» Written task a:
Translate this sentence from the text below about the Dominican booklet into Spanish: "The minister and the congregation would speak the words of the consecration together."

» Reading text:
==========
Using the early Church as its model, the Dominicans maintain that the congregation could choose its own lay minister to lead services. The minister and the congregation would speak the words of the consecration together. “Speaking these words is not the exclusive right or power of the priest; it is the conscious expression of faith by the whole congregation,” the work affirms.

“Whether they are women or men, homosexual or heterosexual, married or single, makes no difference. What is important is a communicative attitude of faith,” it continues.

The authors are Dominican Frs. André Lascaris, Jan Nieuwenhuis, Harrie Salemans and Ad Willems, known theologians of Nijmegen and Amsterdam.

The work was sent in the mail to all the parishes in the country, and is causing considerable turmoil. The Dutch Episcopate issued a note saying that the booklet “is in conflict with the faith of the Roman Catholic Church” (The Tablet, September 8, 2007, p. 29).
==========
Page text data extracted:
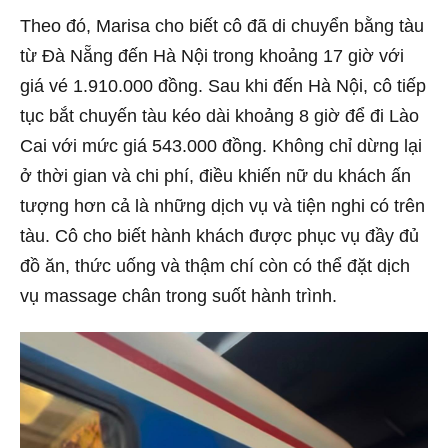
Theo đó, Marisa cho biết cô đã di chuyển bằng tàu
từ Đà Nẵng đến Hà Nội trong khoảng 17 giờ với
giá vé 1.910.000 đồng. Sau khi đến Hà Nội, cô tiếp
tục bắt chuyến tàu kéo dài khoảng 8 giờ để đi Lào
Cai với mức giá 543.000 đồng. Không chỉ dừng lại
ở thời gian và chi phí, điều khiến nữ du khách ấn
tượng hơn cả là những dịch vụ và tiện nghi có trên
tàu. Cô cho biết hành khách được phục vụ đầy đủ
đồ ăn, thức uống và thậm chí còn có thể đặt dịch
vụ massage chân trong suốt hành trình.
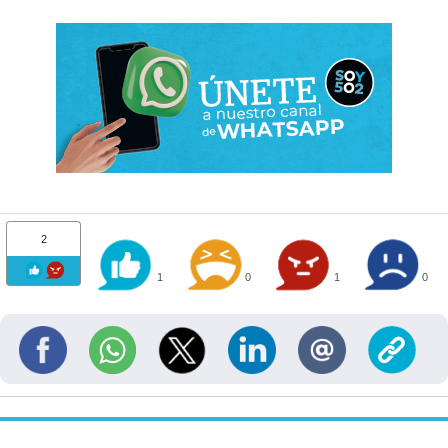
2
1
0
1
0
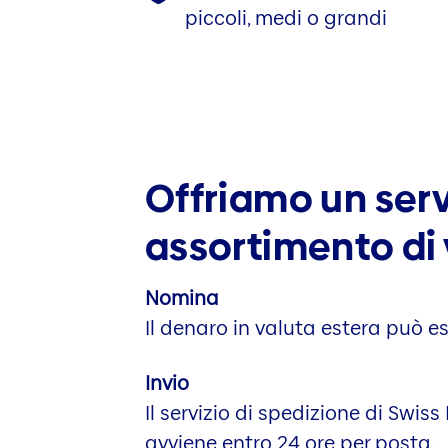
piccoli, medi o grandi
Offriamo un serv
assortimento di 
Nomina
Il denaro in valuta estera può 
Invio
Il servizio di spedizione di Swi
avviene entro 24 ore per posta.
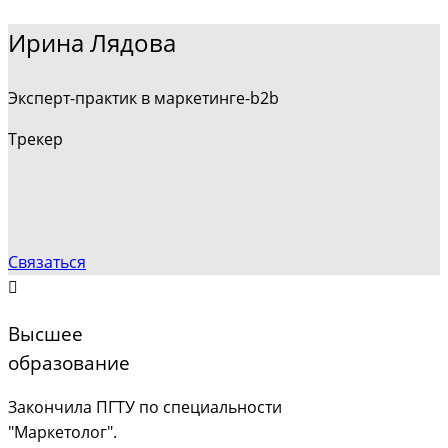
Ирина Лядова
Эксперт-практик в маркетинге-b2b
Трекер
Связаться
Высшее
образование
Закончила ПГТУ по специальности
"Маркетолог".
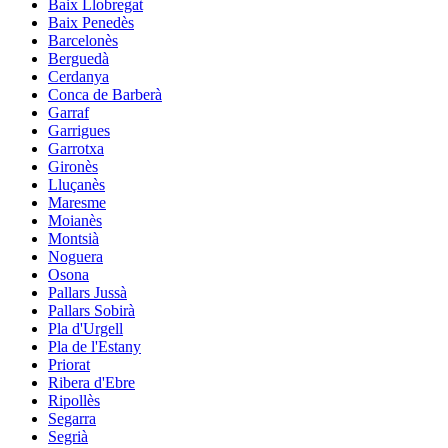
Baix Llobregat
Baix Penedès
Barcelonès
Berguedà
Cerdanya
Conca de Barberà
Garraf
Garrigues
Garrotxa
Gironès
Lluçanès
Maresme
Moianès
Montsià
Noguera
Osona
Pallars Jussà
Pallars Sobirà
Pla d'Urgell
Pla de l'Estany
Priorat
Ribera d'Ebre
Ripollès
Segarra
Segrià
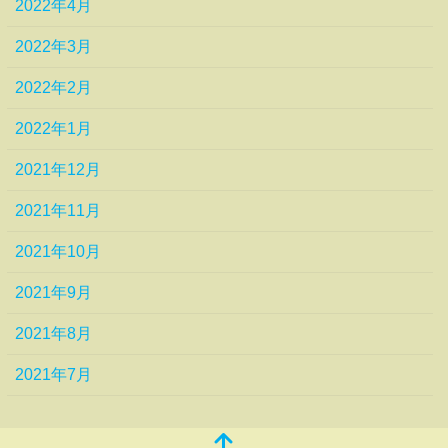
2022年4月
2022年3月
2022年2月
2022年1月
2021年12月
2021年11月
2021年10月
2021年9月
2021年8月
2021年7月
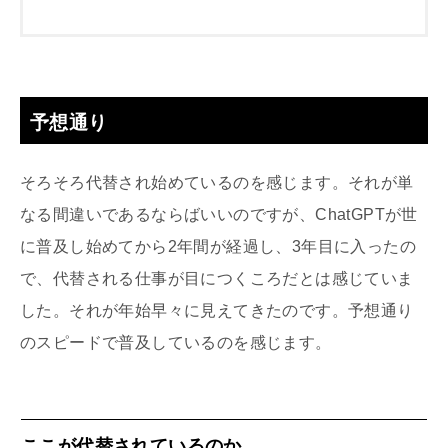
予想通り
そろそろ代替され始めているのを感じます。それが単
なる間違いであるならばいいのですが、ChatGPTが世
に普及し始めてから2年間が経過し、3年目に入ったの
で、代替される仕事が目につくころだとは感じていま
した。それが年始早々に見えてきたのです。予想通り
のスピードで普及しているのを感じます。
ここが代替されているのか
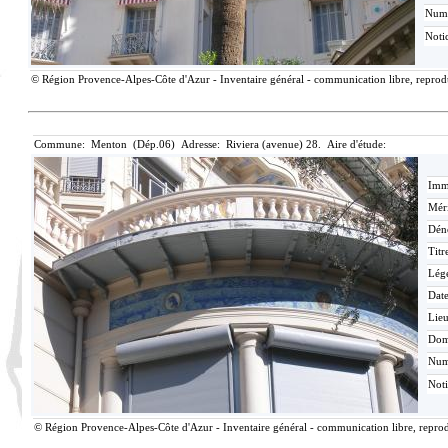
Num
Noti
© Région Provence-Alpes-Côte d'Azur - Inventaire général - communication libre, reproduc
Commune: Menton (Dép.06) Adresse: Riviera (avenue) 28. Aire d'étude:
Imma
Méri
Dén
Titr
Lég
Date
Lieu
Dom
Nu
Not
© Région Provence-Alpes-Côte d'Azur - Inventaire général - communication libre, reprodu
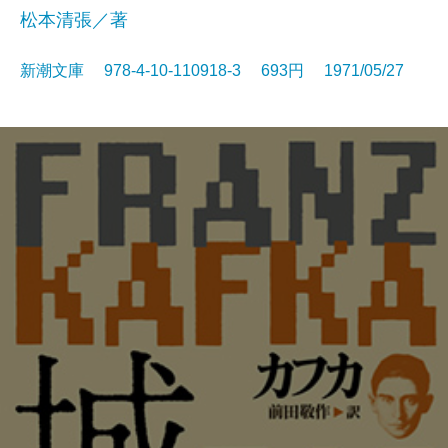
松本清張／著
新潮文庫 978-4-10-110918-3 693円 1971/05/27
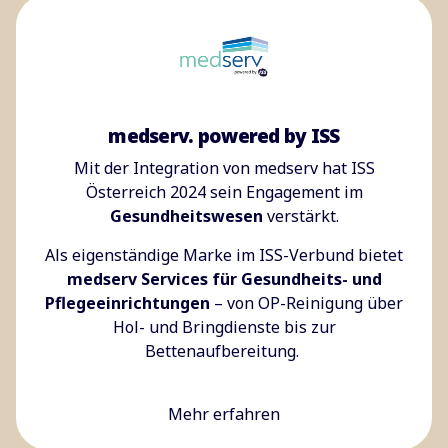
medserv. powered by ISS
Mit der Integration von medserv hat ISS
Österreich 2024 sein Engagement im
Gesundheitswesen
verstärkt.
Als eigenständige Marke im ISS-Verbund bietet
medserv Services für Gesundheits- und
Pflegeeinrichtungen
– von OP-Reinigung über
Hol- und Bringdienste bis zur
Bettenaufbereitung.
Mehr erfahren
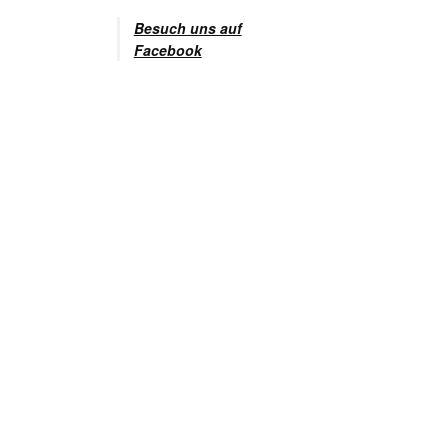
Besuch uns auf
Facebook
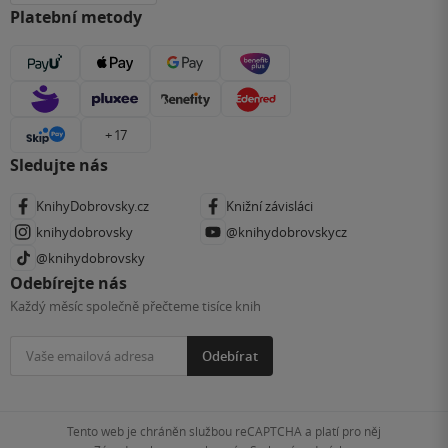
Platební metody
+ 17
Sledujte nás
KnihyDobrovsky.cz
Knižní závisláci
knihydobrovsky
@knihydobrovskycz
@knihydobrovsky
Odebírejte nás
Každý měsíc společně přečteme tisíce knih
Odebírat
Tento web je chráněn službou reCAPTCHA a platí pro něj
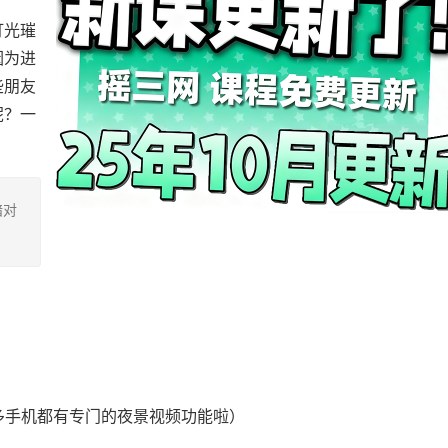
灯光璀
因为进
些朋友
呢？一
暗对
多手机都有专门的夜景视频功能啦）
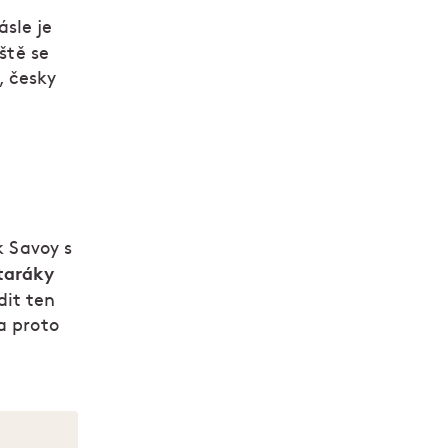
sle je
ště se
, česky
k Savoy s
taráky
dit ten
a proto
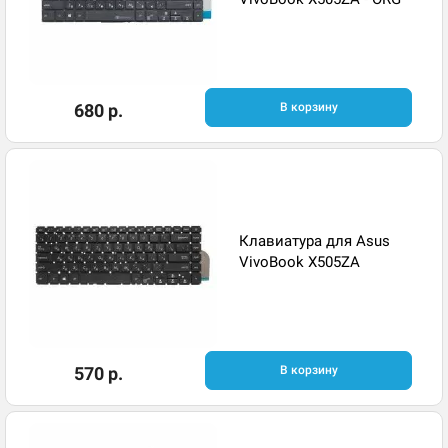
680 р.
В корзину
Клавиатура для Asus
VivoBook X505ZA
570 р.
В корзину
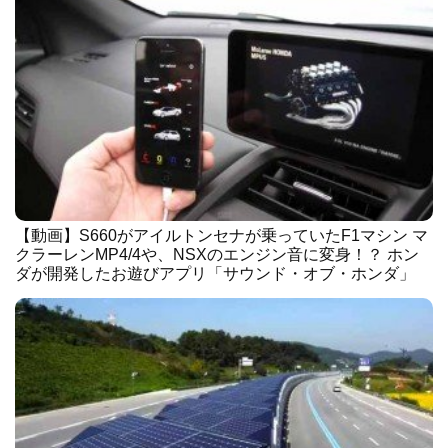
【動画】S660がアイルトンセナが乗っていたF1マシン マ
クラーレンMP4/4や、NSXのエンジン音に変身！？ ホン
ダが開発したお遊びアプリ「サウンド・オブ・ホンダ」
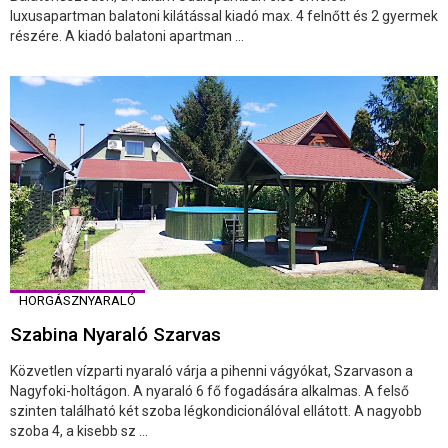
luxusapartman balatoni kilátással kiadó max. 4 felnőtt és 2 gyermek
részére. A kiadó balatoni apartman ...
HORGÁSZNYARALÓ
Szabina Nyaraló Szarvas
️Közvetlen vízparti nyaraló várja a pihenni vágyókat, Szarvason a
Nagyfoki-holtágon. A nyaraló 6 fő fogadására alkalmas. ️A felső
szinten található két szoba légkondicionálóval ellátott. A nagyobb
szoba 4, a kisebb sz ...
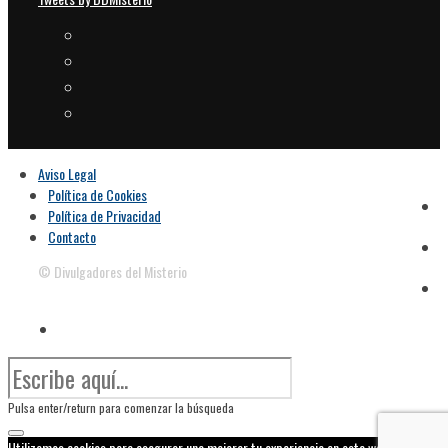
Aviso Legal
Política de Cookies
Política de Privacidad
Contacto
© Divulgadores del Misterio
Pulsa enter/return para comenzar la búsqueda
Utilizamos cookies para asegurar una mejorar tu experiencia en esta web. Si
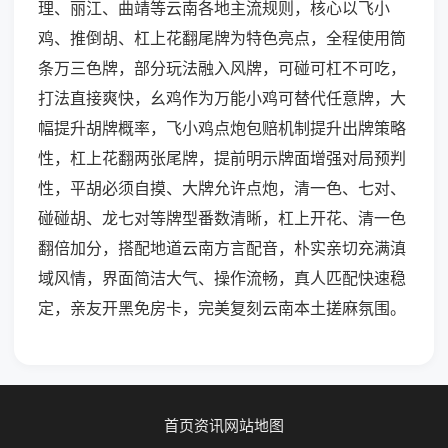
理、丽江、曲靖等云南各地主流规则，核心以飞小
鸡、推倒胡、杠上花翻尾牌为特色亮点，全程使用筒
条万三色牌，部分玩法融入风牌，可碰可杠不可吃，
打法直接爽快，幺鸡作为万能小鸡可替代任意牌，大
幅提升胡牌概率，飞小鸡点炮包赔机制提升出牌策略
性，杠上花翻两张尾牌，提前明示牌面增强对局预判
性，平胡必须自摸、大牌允许点炮，清一色、七对、
碰碰胡、龙七对等牌型番数清晰，杠上开花、清一色
翻倍加分，搭配地道云南方言配音，朴实亲切充满滇
域风情，界面简洁大气、操作流畅，真人匹配快速稳
定，亲友开黑免房卡，完美复刻云南本土搓麻氛围。
首页
资讯
网站地图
==========
» Written task b:
Show every line of the listing above that contains the word "libre".

» Task solution a:
El ministro y la congregación pronunciarían juntos las palabras de la consagración.

» Task solution b:
© Région Provence-Alpes-Côte d'Azur - Inventaire général - communication libre, reproduc
© Région Provence-Alpes-Côte d'Azur - Inventaire général - communication libre, reprodu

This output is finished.